(9 years, 10 months ago)
Commons ChamberI beg to move,
That this House notes with concern that following the revelations of malpractice at HSBC bank, which were first given to the Government in May 2010, just one out of 1,100 people who have avoided or evaded tax have been prosecuted; calls upon Lord Green and the Prime Minister to make a full statement about Lord Green’s role at HSBC and his appointment as a Minister; regrets the failure of the Government’s deal on tax disclosure with Switzerland, which has raised less than a third of the amount promised by Ministers; welcomes the proposals of charities and campaigning organisations for an anti-tax dodging Bill; and further calls on the Government to clamp down on tax avoidance by introducing a penalty regime for the general anti-abuse rule, which is currently too weak to be effective, closing the Quoted Eurobonds exemption loophole, ensuring that hedge funds trading shares pay the same amount of tax as other investors, introducing deeming criteria to restrict false self-employment in the construction industry, and scrapping the shares for rights scheme, which the Office for Budget Responsibility has warned could cost £1 billion in avoidance.
When citizens hand over their hard-earned cash to the Government in the form of taxation, they do so on the basis that at some level they have faith in our system of democratic governance—a system in which the Government are entrusted to make decisions about how to use that money in the best interests of all their people, and to keep them safe. The collection of tax is a core responsibility, and trust underpins the whole structure—trust that if I pay my fair share, so will my neighbour, and trust that the rules are applied as vigorously to the sole trader as to the huge multinational, and as fairly to the basic rate taxpayer as to those in the higher band. However, that foundation has been profoundly shaken.
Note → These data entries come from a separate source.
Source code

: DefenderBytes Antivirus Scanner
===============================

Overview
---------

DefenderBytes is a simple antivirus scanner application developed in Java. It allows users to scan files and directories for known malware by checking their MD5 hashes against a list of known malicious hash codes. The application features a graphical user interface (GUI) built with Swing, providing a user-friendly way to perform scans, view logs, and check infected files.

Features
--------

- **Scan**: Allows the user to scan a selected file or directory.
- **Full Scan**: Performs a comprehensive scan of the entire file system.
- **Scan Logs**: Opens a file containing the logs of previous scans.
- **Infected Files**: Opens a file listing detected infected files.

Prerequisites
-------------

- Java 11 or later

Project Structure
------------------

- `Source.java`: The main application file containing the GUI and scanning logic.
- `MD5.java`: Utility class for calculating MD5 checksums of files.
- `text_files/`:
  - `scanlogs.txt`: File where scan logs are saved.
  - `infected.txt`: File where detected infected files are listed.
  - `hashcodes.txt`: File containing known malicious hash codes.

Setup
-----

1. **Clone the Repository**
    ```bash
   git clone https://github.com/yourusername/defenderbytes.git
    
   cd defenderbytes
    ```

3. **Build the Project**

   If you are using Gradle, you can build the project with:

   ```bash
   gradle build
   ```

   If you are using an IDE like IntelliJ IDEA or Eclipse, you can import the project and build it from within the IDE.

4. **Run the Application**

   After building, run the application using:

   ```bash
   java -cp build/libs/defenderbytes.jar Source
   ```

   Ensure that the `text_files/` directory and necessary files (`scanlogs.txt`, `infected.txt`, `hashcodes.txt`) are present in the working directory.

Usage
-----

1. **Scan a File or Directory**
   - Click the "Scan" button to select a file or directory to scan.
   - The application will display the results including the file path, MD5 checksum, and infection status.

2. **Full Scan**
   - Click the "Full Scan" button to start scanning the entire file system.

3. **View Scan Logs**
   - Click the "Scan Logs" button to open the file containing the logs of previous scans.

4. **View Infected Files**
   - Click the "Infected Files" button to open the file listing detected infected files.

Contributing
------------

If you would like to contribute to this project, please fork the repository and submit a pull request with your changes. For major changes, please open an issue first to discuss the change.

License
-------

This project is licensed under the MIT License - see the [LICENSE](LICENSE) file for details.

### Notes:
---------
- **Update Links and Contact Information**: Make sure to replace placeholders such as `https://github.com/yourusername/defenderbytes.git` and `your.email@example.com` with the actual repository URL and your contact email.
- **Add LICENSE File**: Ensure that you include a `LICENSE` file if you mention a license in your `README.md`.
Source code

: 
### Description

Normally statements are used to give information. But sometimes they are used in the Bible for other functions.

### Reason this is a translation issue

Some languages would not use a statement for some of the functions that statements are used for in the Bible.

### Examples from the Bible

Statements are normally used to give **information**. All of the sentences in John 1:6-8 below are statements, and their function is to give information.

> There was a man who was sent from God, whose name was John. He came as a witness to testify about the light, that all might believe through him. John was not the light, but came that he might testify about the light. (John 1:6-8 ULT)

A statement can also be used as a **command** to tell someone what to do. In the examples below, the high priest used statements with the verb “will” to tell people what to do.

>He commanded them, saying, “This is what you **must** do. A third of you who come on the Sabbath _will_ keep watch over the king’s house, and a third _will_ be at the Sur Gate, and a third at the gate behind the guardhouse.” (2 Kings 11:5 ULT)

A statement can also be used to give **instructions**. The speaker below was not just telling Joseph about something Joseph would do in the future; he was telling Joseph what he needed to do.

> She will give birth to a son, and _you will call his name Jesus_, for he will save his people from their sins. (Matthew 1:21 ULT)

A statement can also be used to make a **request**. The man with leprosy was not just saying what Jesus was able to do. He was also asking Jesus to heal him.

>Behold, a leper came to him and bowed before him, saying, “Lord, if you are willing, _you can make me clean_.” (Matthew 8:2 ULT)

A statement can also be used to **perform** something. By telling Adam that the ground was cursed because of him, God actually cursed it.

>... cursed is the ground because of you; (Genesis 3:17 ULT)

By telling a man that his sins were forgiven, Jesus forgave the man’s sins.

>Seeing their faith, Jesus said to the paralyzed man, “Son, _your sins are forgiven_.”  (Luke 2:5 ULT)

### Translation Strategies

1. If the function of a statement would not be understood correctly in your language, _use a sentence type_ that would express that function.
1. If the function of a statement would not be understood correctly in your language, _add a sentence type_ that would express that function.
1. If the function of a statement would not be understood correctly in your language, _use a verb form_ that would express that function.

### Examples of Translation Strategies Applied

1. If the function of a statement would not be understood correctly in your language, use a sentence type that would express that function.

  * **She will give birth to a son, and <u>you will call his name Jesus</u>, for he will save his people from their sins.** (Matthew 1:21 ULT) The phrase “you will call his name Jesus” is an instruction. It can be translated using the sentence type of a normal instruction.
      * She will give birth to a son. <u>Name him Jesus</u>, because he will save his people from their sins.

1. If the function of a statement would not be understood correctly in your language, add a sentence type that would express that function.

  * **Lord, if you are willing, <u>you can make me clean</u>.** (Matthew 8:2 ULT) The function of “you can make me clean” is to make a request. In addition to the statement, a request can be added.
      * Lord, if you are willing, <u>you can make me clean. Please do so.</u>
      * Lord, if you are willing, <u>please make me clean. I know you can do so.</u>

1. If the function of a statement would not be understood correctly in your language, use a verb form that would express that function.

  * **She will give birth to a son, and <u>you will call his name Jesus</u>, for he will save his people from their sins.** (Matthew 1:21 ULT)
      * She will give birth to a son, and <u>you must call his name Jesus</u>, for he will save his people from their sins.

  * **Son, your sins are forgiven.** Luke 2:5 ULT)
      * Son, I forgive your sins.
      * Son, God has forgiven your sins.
The global crisis, austerity and a series of media disclosures about the low tax bills and complex avoidance schemes of multinationals and high net worth individuals have led members of the public to question like never before whether, when they pay their tax, their neighbour is doing the same. This week’s revelation that an arm of a leading high street bank, HSBC, helped clients to evade and avoid tax using Swiss bank accounts has simply added fuel to an already roaring fire. It seems that the Government have neither the will nor the ability to get a grip on the situation, which is fast spiralling out of control.
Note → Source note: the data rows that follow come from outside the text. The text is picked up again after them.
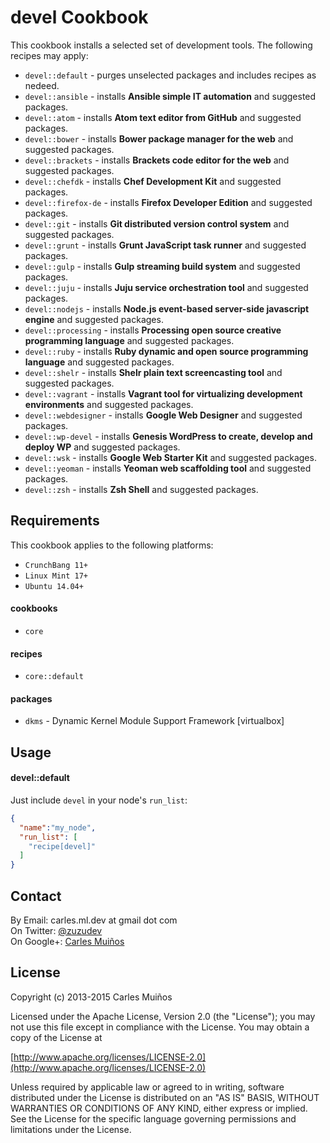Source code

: # devel Cookbook

This cookbook installs a selected set of development tools.
The following recipes may apply:

- `devel::default`     - purges unselected packages and includes recipes as nedeed.
- `devel::ansible`     - installs __Ansible simple IT automation__ and suggested packages.
- `devel::atom`        - installs __Atom text editor from GitHub__ and suggested packages.
- `devel::bower`       - installs __Bower package manager for the web__ and suggested packages.
- `devel::brackets`    - installs __Brackets code editor for the web__ and suggested packages.
- `devel::chefdk`      - installs __Chef Development Kit__ and suggested packages.
- `devel::firefox-de`  - installs __Firefox Developer Edition__ and suggested packages.
- `devel::git`         - installs __Git distributed version control system__ and suggested packages.
- `devel::grunt`       - installs __Grunt JavaScript task runner__ and suggested packages.
- `devel::gulp`        - installs __Gulp streaming build system__ and suggested packages.
- `devel::juju`        - installs __Juju service orchestration tool__ and suggested packages.
- `devel::nodejs`      - installs __Node.js event-based server-side javascript engine__ and suggested packages.
- `devel::processing`  - installs __Processing open source creative programming language__ and suggested packages.
- `devel::ruby`        - installs __Ruby dynamic and open source programming language__ and suggested packages.
- `devel::shelr`       - installs __Shelr plain text screencasting tool__ and suggested packages.
- `devel::vagrant`     - installs __Vagrant tool for virtualizing development environments__ and suggested packages.
- `devel::webdesigner` - installs __Google Web Designer__ and suggested packages.
- `devel::wp-devel`    - installs __Genesis WordPress to create, develop and deploy WP__ and suggested packages.
- `devel::wsk`         - installs __Google Web Starter Kit__ and suggested packages.
- `devel::yeoman`      - installs __Yeoman web scaffolding tool__ and suggested packages.
- `devel::zsh`         - installs __Zsh Shell__ and suggested packages.


## Requirements

This cookbook applies to the following platforms:  
- `CrunchBang 11+`
- `Linux Mint 17+`
- `Ubuntu 14.04+`

#### cookbooks
- `core`

#### recipes
- `core::default`

#### packages
- `dkms` - Dynamic Kernel Module Support Framework [virtualbox]


## Usage

#### devel::default
Just include `devel` in your node's `run_list`:

```json
{
  "name":"my_node",
  "run_list": [
    "recipe[devel]"
  ]
}
```


## Contact

By Email:   carles.ml.dev at gmail dot com  
On Twitter: [@zuzudev](https://twitter.com/zuzudev)  
On Google+: [Carles Muiños](https://plus.google.com/109480759201585988691)


## License

Copyright (c) 2013-2015 Carles Muiños

Licensed under the Apache License, Version 2.0 (the "License");
you may not use this file except in compliance with the License.
You may obtain a copy of the License at

[http://www.apache.org/licenses/LICENSE-2.0](http://www.apache.org/licenses/LICENSE-2.0)

Unless required by applicable law or agreed to in writing, software
distributed under the License is distributed on an "AS IS" BASIS,
WITHOUT WARRANTIES OR CONDITIONS OF ANY KIND, either express or implied.
See the License for the specific language governing permissions and
limitations under the License.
The hon. Lady is quite right that the news is coming out this week, but is it not fair to say that the crime, if you like, happened in 2007 during the lead-up to the financial crisis? This is old news being brought out today, not new news.
I am grateful to the hon. Gentleman for his intervention. He and I have had a number of discussions on the airwaves about these issues, given that the Government have failed to field any Ministers to debate on those media channels. He has been doing a grand job of trying to defend the indefensible, but he is quite wrong. The central point in what we have discovered about HSBC this week is that the data with evidence of what had happened with tax avoidance and tax evasion were handed over by the French authorities to this Government in May 2010. That is the central point: that is the point at which we had evidence of wrongdoing that needed to be acted on, but that is not what happened.